#### Your assignment:
If an entry holds a picture, drop the picture but restate the entry word for word.

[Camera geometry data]
==================================================
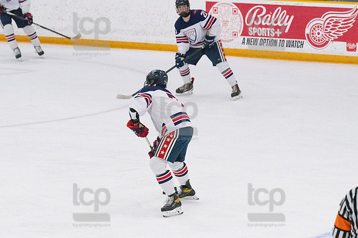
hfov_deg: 8.6
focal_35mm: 240
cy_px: 119
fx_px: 2385
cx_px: 179
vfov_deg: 5.7
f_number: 5
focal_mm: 160
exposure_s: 1/1600
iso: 8000
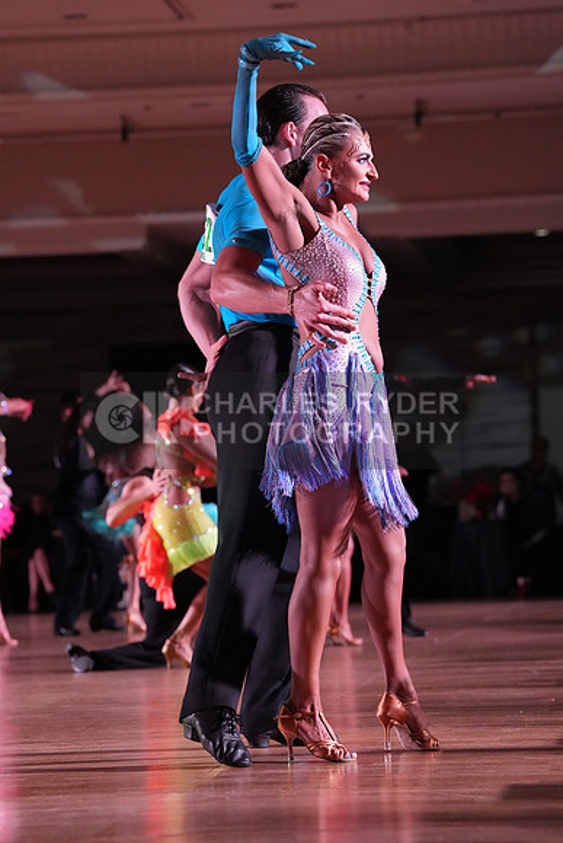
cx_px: 282
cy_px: 422
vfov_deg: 14.4
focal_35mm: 142
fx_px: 3329
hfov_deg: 9.7
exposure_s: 1/250
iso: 5000
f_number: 5.6
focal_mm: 142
==================================================
#### Exercise output:
hfov_deg: 8.6
focal_35mm: 240
cy_px: 119
fx_px: 2385
cx_px: 179
vfov_deg: 5.7
f_number: 5
focal_mm: 160
exposure_s: 1/1600
iso: 8000
cx_px: 282
cy_px: 422
vfov_deg: 14.4
focal_35mm: 142
fx_px: 3329
hfov_deg: 9.7
exposure_s: 1/250
iso: 5000
f_number: 5.6
focal_mm: 142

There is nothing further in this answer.